Recently, while reading The Independent online, I came across yet another photographic category that was new to me: crime photography. What is this all about? I wondered and then began to read about a very interesting photographic competition:
The photograph captures a fleeting moment of violence, but it tells the story of far-reaching abuse. In the dusty streets of Simlana, a small village in Uttar Pradesh, northern India, a man is attacking a 12-year-old boy.
The boy's name is Pardip and he suffers from a neurological disorder that developed when he drank contaminated water sourced from the polluted Hindon river. But whose is the greater crime – the man hitting Pardip, or those whose disregard for the environment first led to his condition?
The Centre for Crime and Justice Studies, an educational charity based at Kings College London, has just announced the winners of its photographic competition, sponsored by the Wates Foundation, which asked for visual answers to the question "What is Crime?" The resulting exhibition, to be mounted in association with The Independent, includes Pardip by Alex Masi.

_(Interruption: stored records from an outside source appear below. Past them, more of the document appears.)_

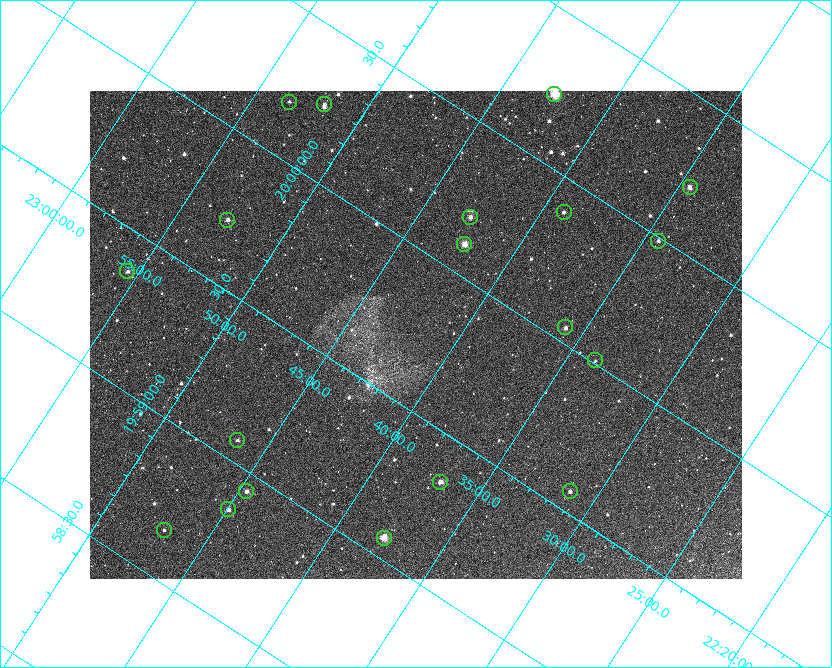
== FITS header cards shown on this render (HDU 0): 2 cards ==
NAXIS1  =                 1304 / length of data axis 1
NAXIS2  =                  976 / length of data axis 2

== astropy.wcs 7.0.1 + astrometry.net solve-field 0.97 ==
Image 1304 x 976 px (HDU 0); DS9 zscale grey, zoomed out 1/2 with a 90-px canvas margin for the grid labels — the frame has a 2x2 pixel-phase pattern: neighbouring pixels differ more than pixels two apart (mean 1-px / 2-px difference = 1.348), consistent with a one-shot-colour (mosaic) sensor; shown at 1/2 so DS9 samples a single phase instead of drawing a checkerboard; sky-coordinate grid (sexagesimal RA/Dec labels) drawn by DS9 from the SOLVED WCS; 19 Tycho-2 reference stars matched to detected sources circled (green)
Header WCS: RA---TAN/DEC--TAN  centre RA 19:59:42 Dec +22:43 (299.92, +22.72 deg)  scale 1.52 arcsec/px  FOV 33.0' x 24.7'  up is +57 deg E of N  parity flipped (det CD > 0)
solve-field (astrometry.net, Tycho-2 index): SOLVED blind (the header's WCS was not the basis of the solution)
Solved WCS: RA---TAN-SIP/DEC--TAN-SIP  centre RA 19:59:44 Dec +22:42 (299.93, +22.70 deg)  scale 1.48 arcsec/px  FOV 32.2' x 24.1'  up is +57 deg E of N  parity flipped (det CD > 0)
** header WCS and blind solve DISAGREE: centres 1.54' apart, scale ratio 0.977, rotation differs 0 deg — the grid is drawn from the SOLVED WCS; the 'Header WCS' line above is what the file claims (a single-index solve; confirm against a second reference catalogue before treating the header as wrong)
Tycho-2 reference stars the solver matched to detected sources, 19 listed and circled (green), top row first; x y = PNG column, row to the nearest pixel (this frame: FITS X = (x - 90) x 2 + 1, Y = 976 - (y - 91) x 2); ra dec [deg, ICRS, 3 dp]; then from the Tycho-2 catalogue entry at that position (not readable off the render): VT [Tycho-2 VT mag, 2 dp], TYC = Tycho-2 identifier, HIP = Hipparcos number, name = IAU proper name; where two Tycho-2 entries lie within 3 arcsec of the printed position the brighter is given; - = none
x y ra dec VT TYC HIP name
554 94 300.182 +22.711 7.78 2141-972-1 98505 -
289 102 300.047 +22.890 11.14 2141-1038-1 - -
324 105 300.062 +22.864 10.91 2141-624-1 - -
690 188 300.178 +22.575 10.31 2141-1260-1 - -
564 212 300.098 +22.651 10.86 2141-1404-1 - -
470 218 300.049 +22.713 10.35 2141-1146-1 - -
228 220 299.929 +22.879 10.43 2141-107-1 - -
658 242 300.122 +22.572 10.82 2141-1144-1 - -
464 245 300.026 +22.705 9.00 2141-688-1 98440 -
128 272 299.841 +22.925 10.47 2141-2482-1 - -
566 328 300.012 +22.597 11.21 2141-1110-1 - -
595 361 300.002 +22.562 11.95 2141-1318-1 - -
237 440 299.768 +22.773 10.62 2141-884-1 - -
440 482 299.837 +22.614 9.93 2141-922-1 - -
246 492 299.735 +22.744 10.47 2141-650-1 - -
570 492 299.892 +22.521 10.65 2141-1024-1 - -
228 510 299.712 +22.749 10.42 2141-1488-1 - -
164 530 299.665 +22.783 11.14 2141-722-1 - -
384 538 299.767 +22.628 9.33 2141-566-1 - -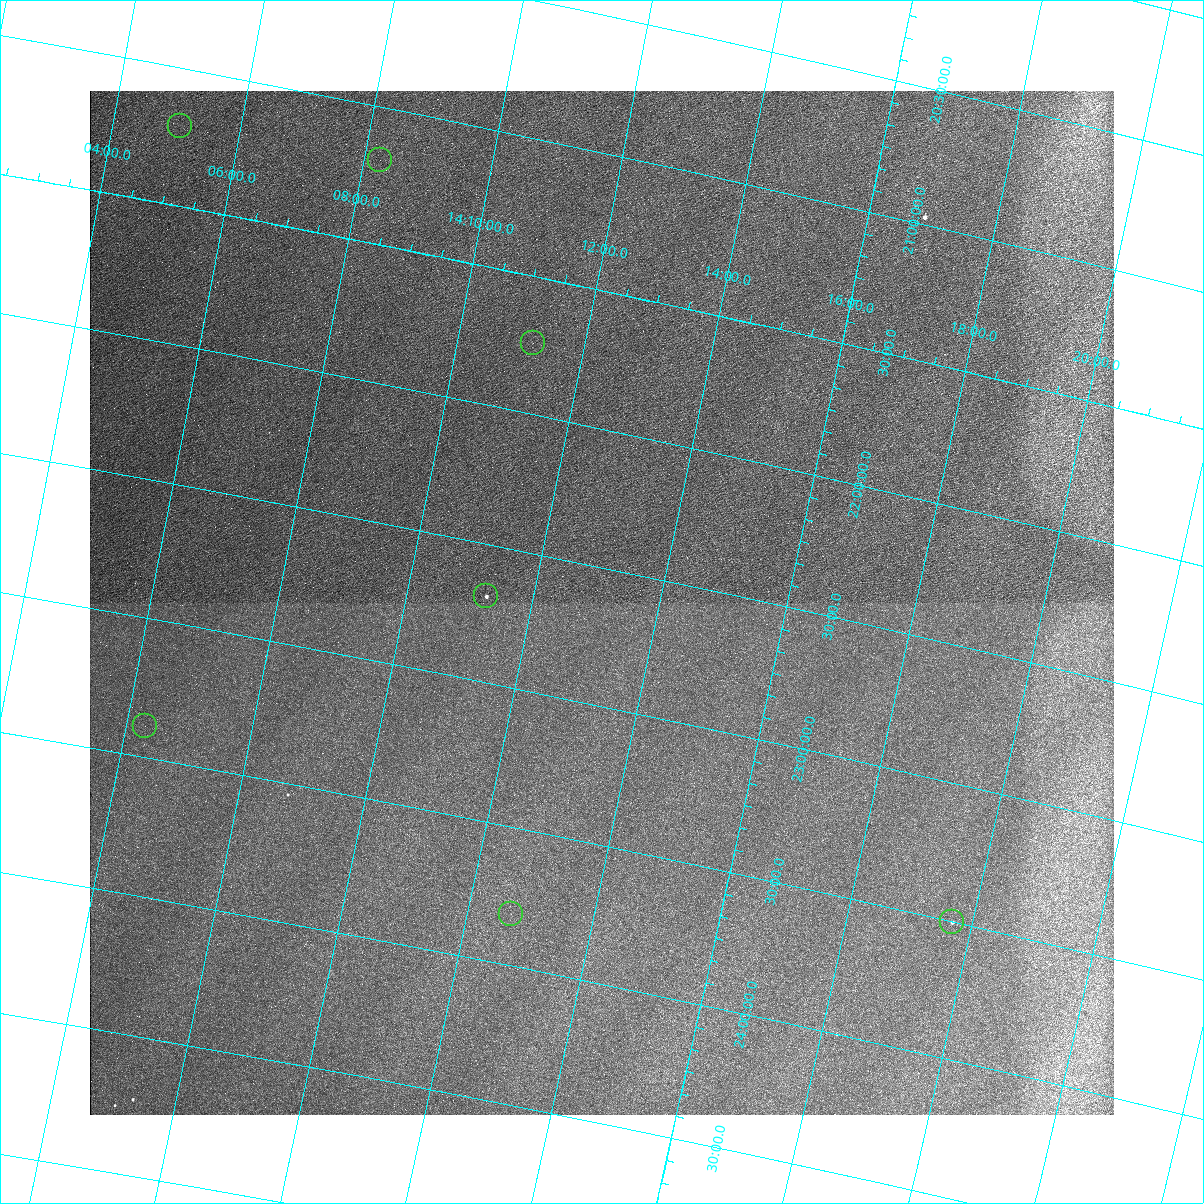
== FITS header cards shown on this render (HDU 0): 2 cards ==
NAXIS1  =                 1024 / length of data axis 1
NAXIS2  =                 1024 / length of data axis 2

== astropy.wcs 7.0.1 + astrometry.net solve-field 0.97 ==
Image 1024 x 1024 px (HDU 0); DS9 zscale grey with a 90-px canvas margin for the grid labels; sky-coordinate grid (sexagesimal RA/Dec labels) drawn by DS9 from the SOLVED WCS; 7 Tycho-2 reference stars matched to detected sources circled (green)
Header WCS: none
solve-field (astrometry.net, Tycho-2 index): SOLVED blind (the file carries no WCS)
Solved WCS: RA---TAN-SIP/DEC--TAN-SIP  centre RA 14:13:05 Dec +22:38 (213.27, +22.63 deg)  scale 13.3 arcsec/px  FOV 227.0' x 226.3'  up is -168 deg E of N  parity normal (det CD < 0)
(file carries no celestial WCS; the grid is the blind solution)
Tycho-2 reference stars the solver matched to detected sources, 7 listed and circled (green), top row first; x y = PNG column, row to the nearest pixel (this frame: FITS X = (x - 90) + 1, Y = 1024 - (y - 91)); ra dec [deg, ICRS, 3 dp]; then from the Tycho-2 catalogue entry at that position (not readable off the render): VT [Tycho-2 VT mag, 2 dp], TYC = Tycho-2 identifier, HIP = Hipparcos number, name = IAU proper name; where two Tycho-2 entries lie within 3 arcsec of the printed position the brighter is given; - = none
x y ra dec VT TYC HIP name
180 126 211.263 +21.210 9.16 1474-481-1 - -
380 160 212.065 +21.193 8.17 1474-192-1 69066 -
533 343 212.798 +21.742 8.63 1474-638-1 69308 -
486 596 212.816 +22.691 8.51 2007-294-1 69318 -
145 726 211.576 +23.388 8.53 2006-1008-1 68890 -
511 914 213.173 +23.814 8.99 2007-1023-1 69410 -
952 922 214.920 +23.504 9.03 2008-842-1 70021 -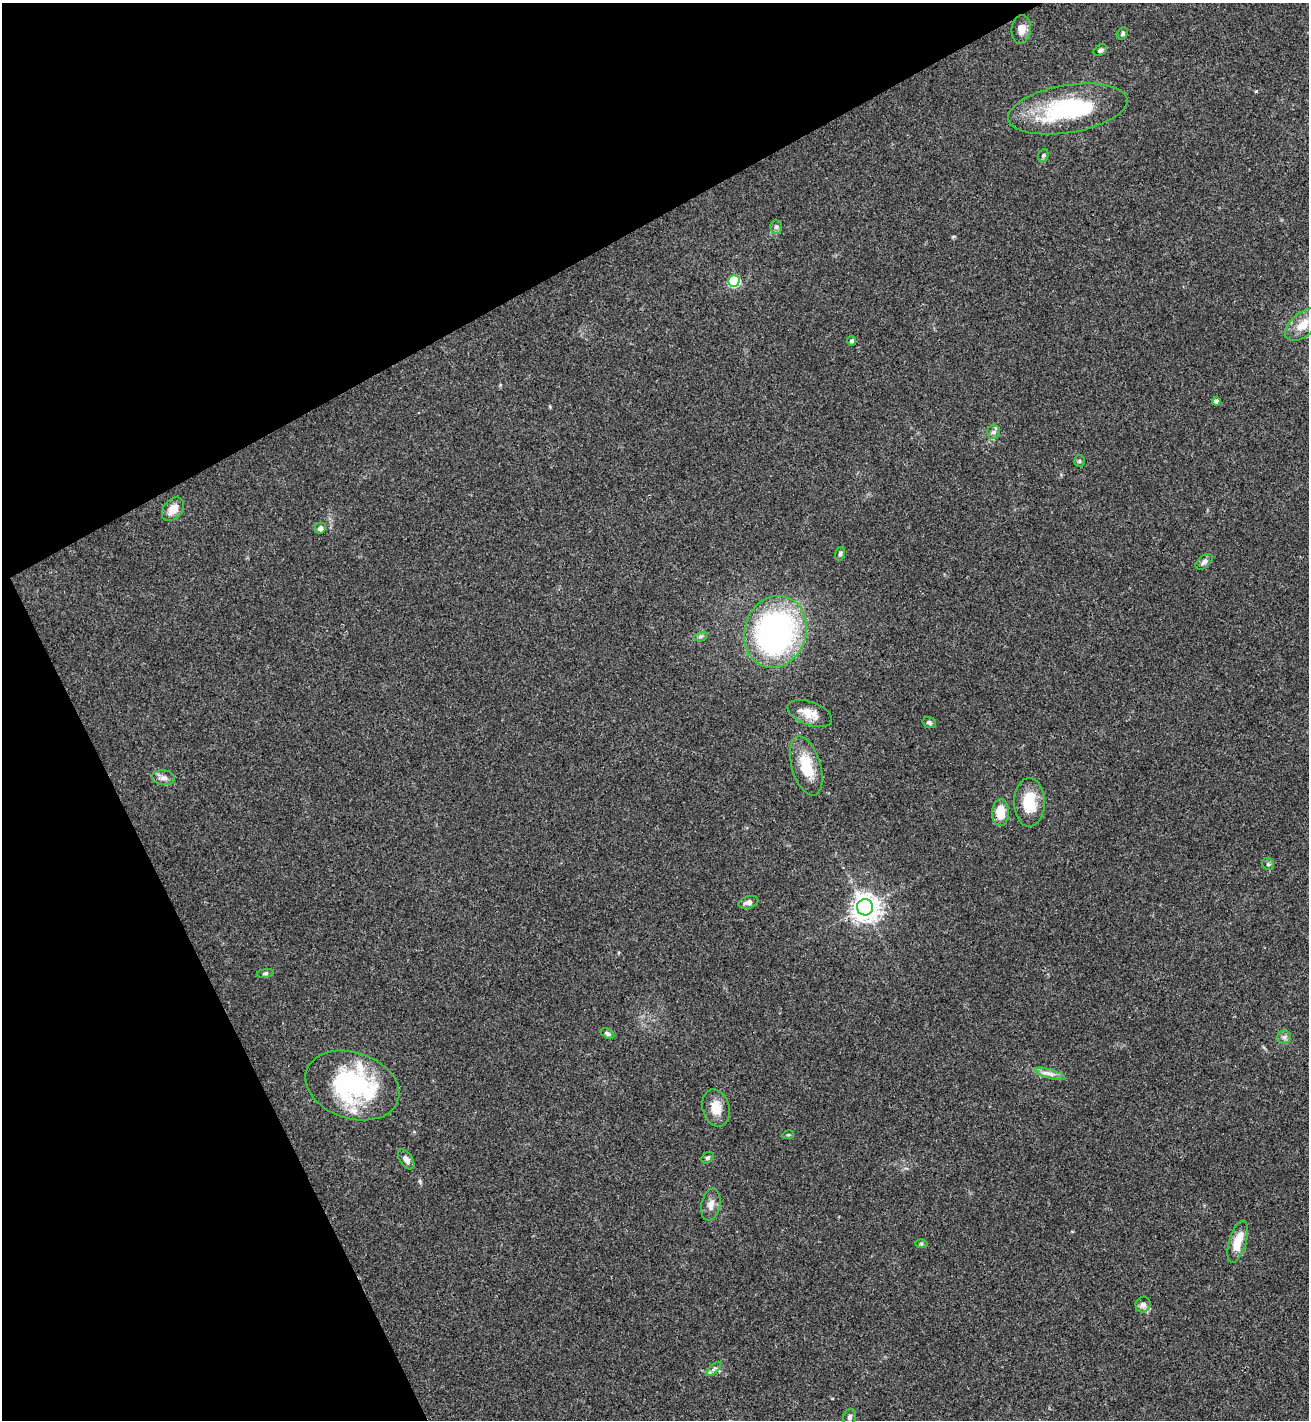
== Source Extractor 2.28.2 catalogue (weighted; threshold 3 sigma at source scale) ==
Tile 5 of 4 x 4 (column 1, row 2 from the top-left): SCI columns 199-1505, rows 2887-4304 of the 5757 x 5771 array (HDU 1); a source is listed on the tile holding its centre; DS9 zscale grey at full resolution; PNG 1311 x 1422 px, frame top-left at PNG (2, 3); each listed source drawn as its Kron ellipse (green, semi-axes under 4 px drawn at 4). Shown black and unused: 26% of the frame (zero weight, under 3 of 4 exposures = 6% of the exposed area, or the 3 px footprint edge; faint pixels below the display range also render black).
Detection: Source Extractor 2.28.2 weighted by HDU 2 'WHT'; one run over the whole footprint, this tile lists its part. Background 0.0395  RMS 0.0054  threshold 0.0242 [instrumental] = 3 sigma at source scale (4.5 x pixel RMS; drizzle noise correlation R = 1.50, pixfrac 1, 0.05/0.05 arcsec/px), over >= 5 px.
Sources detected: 44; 2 inside a brighter listed object's ellipse — not listed separately; the other 42 listed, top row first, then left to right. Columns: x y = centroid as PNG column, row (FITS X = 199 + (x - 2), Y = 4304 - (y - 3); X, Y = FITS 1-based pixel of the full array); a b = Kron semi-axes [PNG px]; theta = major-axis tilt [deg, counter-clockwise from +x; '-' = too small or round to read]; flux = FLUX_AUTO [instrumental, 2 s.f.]
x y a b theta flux
1021 29 14 9 85 5.1
1123 33 6 5 - 0.98
1100 50 7 5 33 1.2
1068 109 60 23 10 58
1043 155 6 5 - 0.88
776 227 7 6 - 1.2
734 281 6 5 - 50
1303 325 21 11 41 9.1
851 341 5 4 - 1
1216 401 4 4 - 2.3
993 432 6 6 - 1.5
1079 461 6 5 - 0.83
173 509 13 9 50 6.4
320 528 6 5 - 1.7
840 554 7 5 73 1
1204 562 10 6 41 1.8
775 632 36 31 73 140
701 636 7 4 19 1.1
810 713 23 11 -21 7.1
929 723 7 5 -17 1.3
806 766 30 14 -73 16
163 778 11 7 -5 2.7
1029 802 24 15 89 16
1001 813 13 8 89 11
1268 864 6 5 - 1
748 902 10 6 17 2.4
865 907 8 8 - 600
265 973 8 4 10 0.96
607 1033 7 4 -29 1.3
1284 1037 6 6 - 1.6
1050 1074 15 4 -16 2.9
352 1085 48 33 -19 69
716 1108 19 13 -74 8.4
788 1135 6 3 17 0.61
708 1158 7 5 36 1
406 1159 11 6 -56 2.9
711 1205 16 9 78 3.9
1238 1242 22 8 74 11
921 1244 6 4 0 0.71
1143 1305 8 7 - 2.8
714 1369 9 3 45 1.2
850 1417 8 6 68 1.7
Overlapping masked pixels (flux is a lower limit): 1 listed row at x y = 1001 813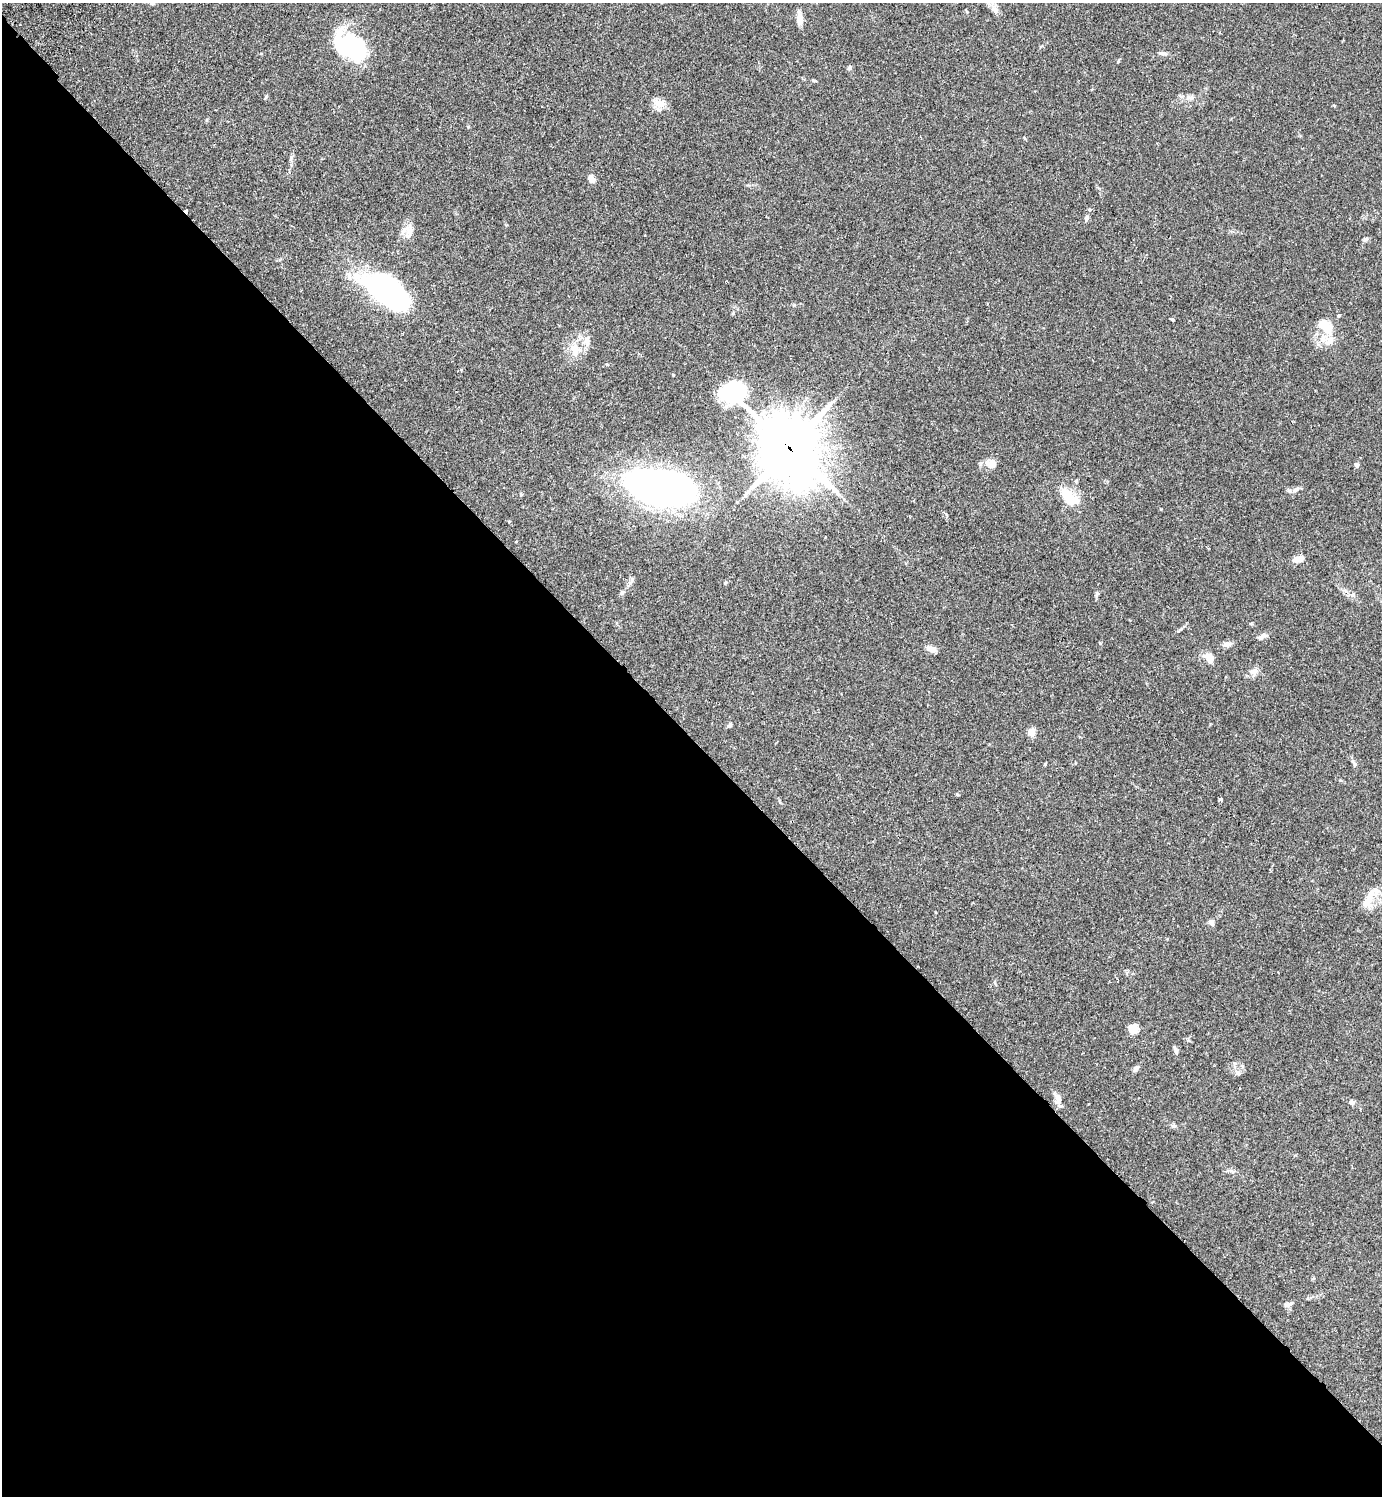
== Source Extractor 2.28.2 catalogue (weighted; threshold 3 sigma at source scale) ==
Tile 14 of 4 x 4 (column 2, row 4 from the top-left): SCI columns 1725-3104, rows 43-1536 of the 6070 x 6063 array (HDU 1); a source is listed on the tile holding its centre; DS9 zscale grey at full resolution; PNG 1384 x 1498 px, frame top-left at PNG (2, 3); no overlay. Shown black and unused: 51% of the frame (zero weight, under 2 of 3 exposures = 3% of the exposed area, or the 3 px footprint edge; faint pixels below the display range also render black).
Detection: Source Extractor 2.28.2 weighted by HDU 2 'WHT'; one run over the whole footprint, this tile lists its part. Background 0.0961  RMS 0.0058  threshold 0.026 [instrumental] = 3 sigma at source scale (4.5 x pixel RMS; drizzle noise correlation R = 1.50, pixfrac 1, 0.05/0.05 arcsec/px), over >= 5 px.
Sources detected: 59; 1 inside a brighter object's white glare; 2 cosmic-ray / hot-pixel residue — not listed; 2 inside a brighter listed object's ellipse — not listed separately; the other 54 listed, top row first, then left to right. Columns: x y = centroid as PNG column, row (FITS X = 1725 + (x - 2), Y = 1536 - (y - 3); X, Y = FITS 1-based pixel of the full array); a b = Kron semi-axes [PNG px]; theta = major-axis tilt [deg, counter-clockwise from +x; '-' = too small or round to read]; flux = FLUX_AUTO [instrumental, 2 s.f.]
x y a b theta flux
152 3 6 4 -1 0.76
995 9 10 7 -42 2.6
800 19 14 6 -83 5.3
349 45 36 24 -26 57
1162 53 12 5 -8 1.6
849 68 6 5 - 1.1
814 81 6 3 -19 0.62
1190 97 12 4 -5 2
660 103 18 10 -13 4.8
542 106 3 2 - 0.54
591 179 10 7 -64 3.2
1090 209 5 3 - 0.6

One eminent competition judge, the film director Ken Loach, named it as his favourite entry.
Rather than traditional images of criminality and justice, such as prison bars or policemen, the competition organisers asked for photographs that would "stimulate thinking about harm, injustice and crime". The exhibition contains a series of powerful images in three categories – Environment, Finance and Violence – all of which ask the viewer to recalibrate their sense of what is, or isn't, criminal. Open to anyone, the competition attracted participation from a range of amateur and professional photographers.